Loin d'être le vœu pieux d'une relocalisation des activités parties à l'étranger, la réindustrialisation des territoires est un phénomène tangible. « Depuis 2017, non seulement nous assistons à une prise de conscience de l'intérêt de développer des activités industrielles en France, mais les créations sont supérieures aux fermetures », note Gwénaël Guillemot, directeur de l'Institut de la réindustrialisation. Pour Nathalie Thieulot, référence régionale industrie à la chambre de commerce et d'industrie (CCI) Ile-de-France, « les projets émanent de start-up qui veulent maîtriser leurs process ou d'entreprises souhaitant réintégrer une activité de sous-traitance ou augmenter leurs capacités de production en déménageant ».
Avec 2,8 millions de salariés et 260 000 entreprises selon France Stratégie, l'industrie semble avoir le vent en poupe. « Après une période de recul, les entreprises du secteur souhaitent à nouveau pouvoir se développer dans des conditions favorables », confirme François Blouvac, responsable du programme Territoires d'industries à la Banque des territoires. Pour autant, de nombreux freins restent à lever.
Changer les mentalités. Parmi eux, le plus informel est aussi celui qui est le plus souvent cité : une représentation de l'industrie lourde, polluante et énergivore, qui effraie certains élus locaux et leurs populations. « Le mot “industrie” fait encore peur », constate Laurent Cappelletti, professeur titulaire de la chaire comptabilité et contrôle de gestion au Conservatoire national des arts et métiers (Cnam), qui a remis en 2022 au haut- commissaire au plan un rapport sur les « actions utiles » en matière de réindustrialisation durable des territoires. Et de poursuivre : « La France est engagée dans une réindustrialisation bas carbone alors qu'une partie de l'opinion publique, surtout dans les territoires où l'industrie est historiquement faible, pense immanquablement au charbonnage. C'est dommage quand l'on sait que les nouveaux projets étudiés intègrent au niveau du bâti les dernières innovations en matière d'économies d'énergie. » Sans aller jusqu'à l'industrie 4.0 (lire p. 11), « celle qui associe réalité virtuelle, outil de production robotisé et numérisation de l'outil industriel » comme le souligne Gwénaël Guillemot, les start-up ou PME innovantes qui cherchent à s'implanter ne relèvent pas, loin de là, des modèles du passé. « Non seulement, l'industrie n'est pas un vecteur de nuisances, mais elle offre la proximité d'une production sur notre sol, qui répond à une recherche d'autonomie nationale face à des difficultés d'approvisionnement ainsi qu'aux besoins de développement durable », estime Frédéric Goupil de Bouillé, président de l'Association des directeurs immobiliers (ADI), qui vient de publier un manifeste pour la réindustrialisation. « L'une de nos 12 propositions consiste à diviser la sous- destination industrie au sein du Code de l'urbanisme en deux. L'idée est d'éviter une approche monolithique, et de différencier les activités manufacturières peu polluantes et peu consommatrices de foncier de celles plus traditionnelles », ajoute-t-il. Parmi les propositions du rapport parlementaire du député (Renaissance) Guillaume Kasbarian figure la possibilité de « mobiliser le pouvoir de dérogation du préfet pour mieux tenir compte des circonstances locales de projets comme ceux ne faisant pas l'objet d'une étude d'impact environnemental ».

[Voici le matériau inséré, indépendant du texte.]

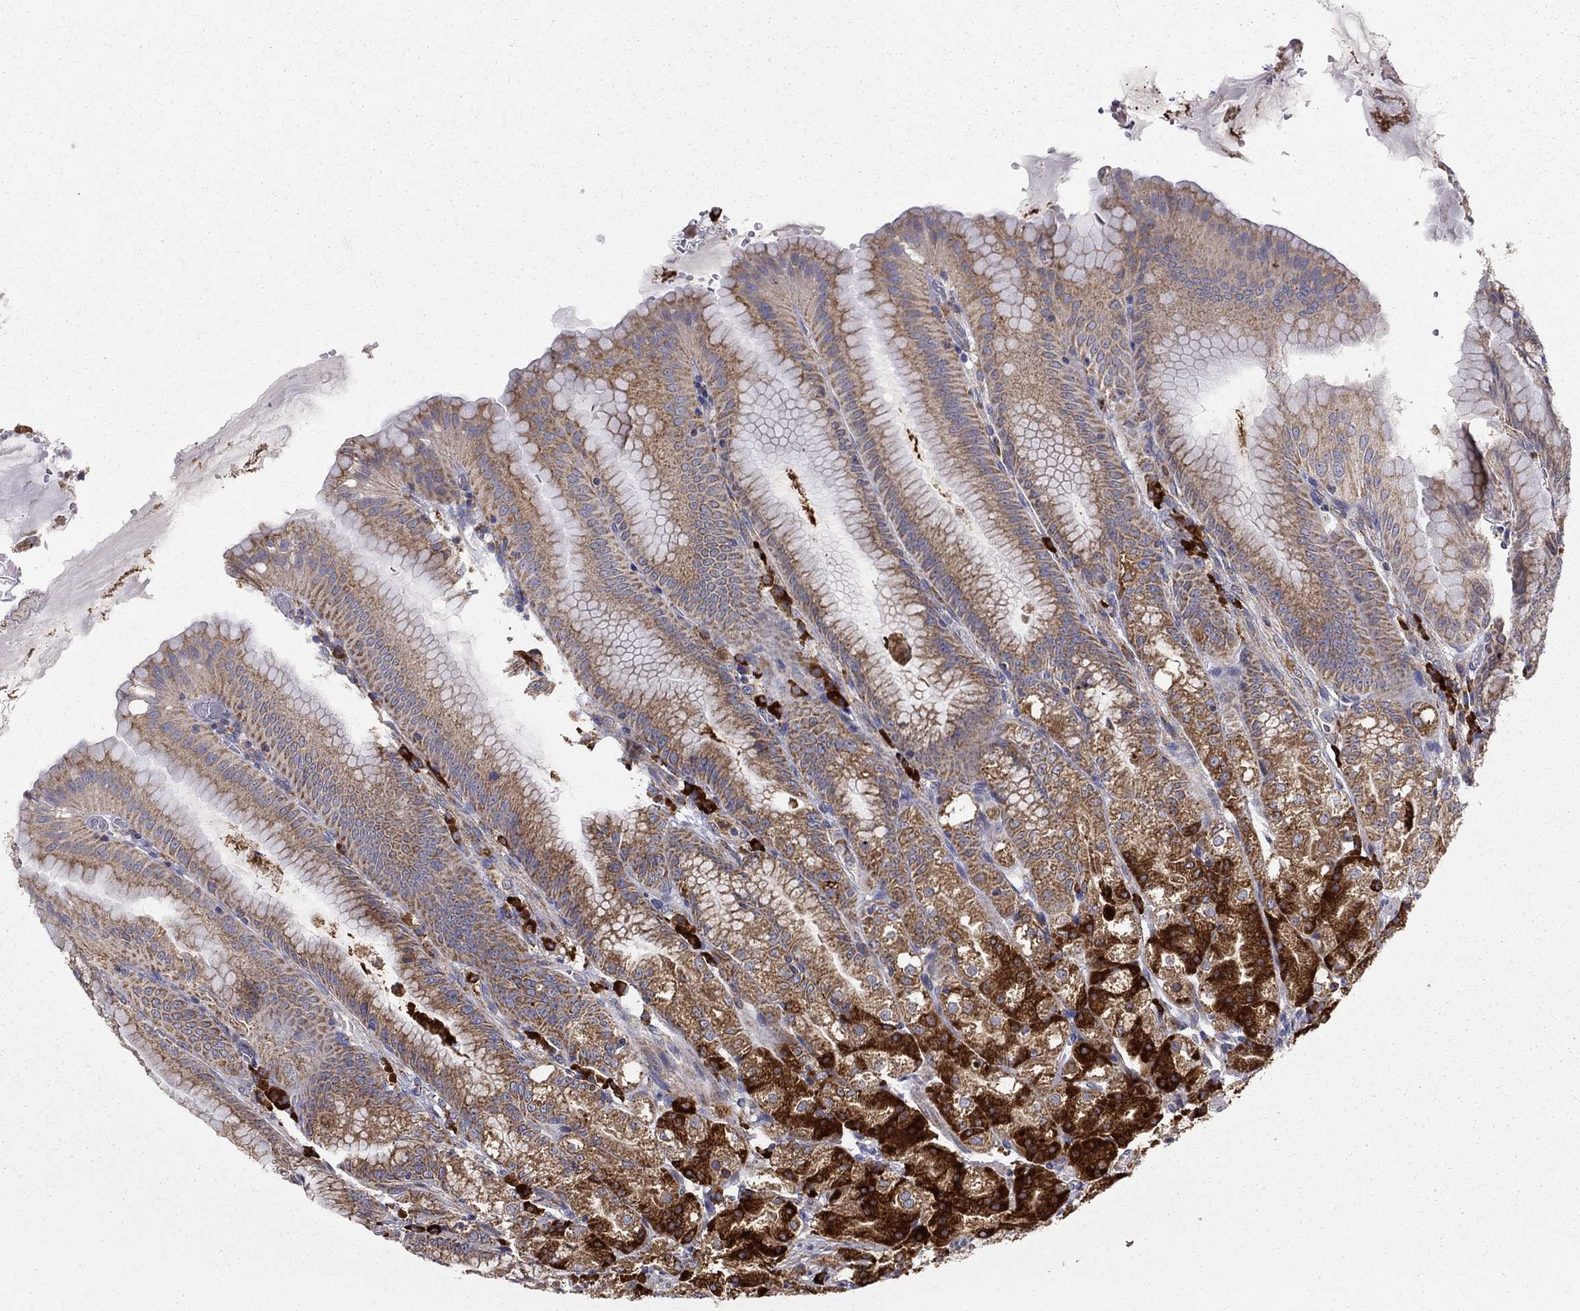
{"staining": {"intensity": "strong", "quantity": ">75%", "location": "cytoplasmic/membranous"}, "tissue": "stomach", "cell_type": "Glandular cells", "image_type": "normal", "snomed": [{"axis": "morphology", "description": "Normal tissue, NOS"}, {"axis": "topography", "description": "Stomach"}], "caption": "This histopathology image reveals immunohistochemistry (IHC) staining of benign stomach, with high strong cytoplasmic/membranous expression in about >75% of glandular cells.", "gene": "PRDX4", "patient": {"sex": "male", "age": 71}}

L'information, nerf de l'implantation. Autre écueil : en matière de recherche de foncier, trop d'information tue l'information ! Pour François Blouvac, « elle est très morcelée, et l'accès au répertoire du foncier disponible lacunaire. Il importe aux industriels de connaître les mètres carrés disponibles, les accès à l'énergie dans un écosystème adapté à leur activité, tout en ayant l'assurance de disposer de ressources humaines et de compétences.
Une actualisation de la data permettrait de construire la bonne adéquation. » Les outils existent mais ils doivent être abondés et mis à jour régulièrement par les acteurs concernés (services de l'Etat, collectivités locales, BPI, Pôle emploi, Cerema, etc.). C'est le cas de Dataviz Territoires d'industrie, service de data visualisation et de cartographie porté par la Banque des Territoires qui agrège données publiques et privées.
Dans le même ordre d'idée, Cartofriches, lancé par le Cerema, est appelé à se développer. « Cette base de données doit être alimentée par les collectivités locales et agréger les cartes d'identité, nouvellement créées, pour chaque site ICPE (installations classées protection de l'environnement) », souhaite le président de l'ADI. Ce dernier réclame que « les données de Géoportail [mis en œuvre par l'IGN, NDLR] informent systématiquement, sous forme d'alertes, et le plus en amont possible les entreprises sur les modifications des PLU ». Pour l'instant, il salue l'offre de 127 « sites industriels clés en main » immédiatement disponibles pour recevoir des activités industrielles ou logistiques, et où les procédures en matière d'urbanisme, d'archéologie préventive ou d'environnement ont été anticipées. « Prolongée jusqu'en 2026, cette initiative de l'Etat prise dans le cadre de Territoires d'Industries, veut démontrer qu'il est possible d'offrir des solutions adaptées - comme l'hydrogène - pour les industries grandes consommatrices d'énergie », précise François Blouvac.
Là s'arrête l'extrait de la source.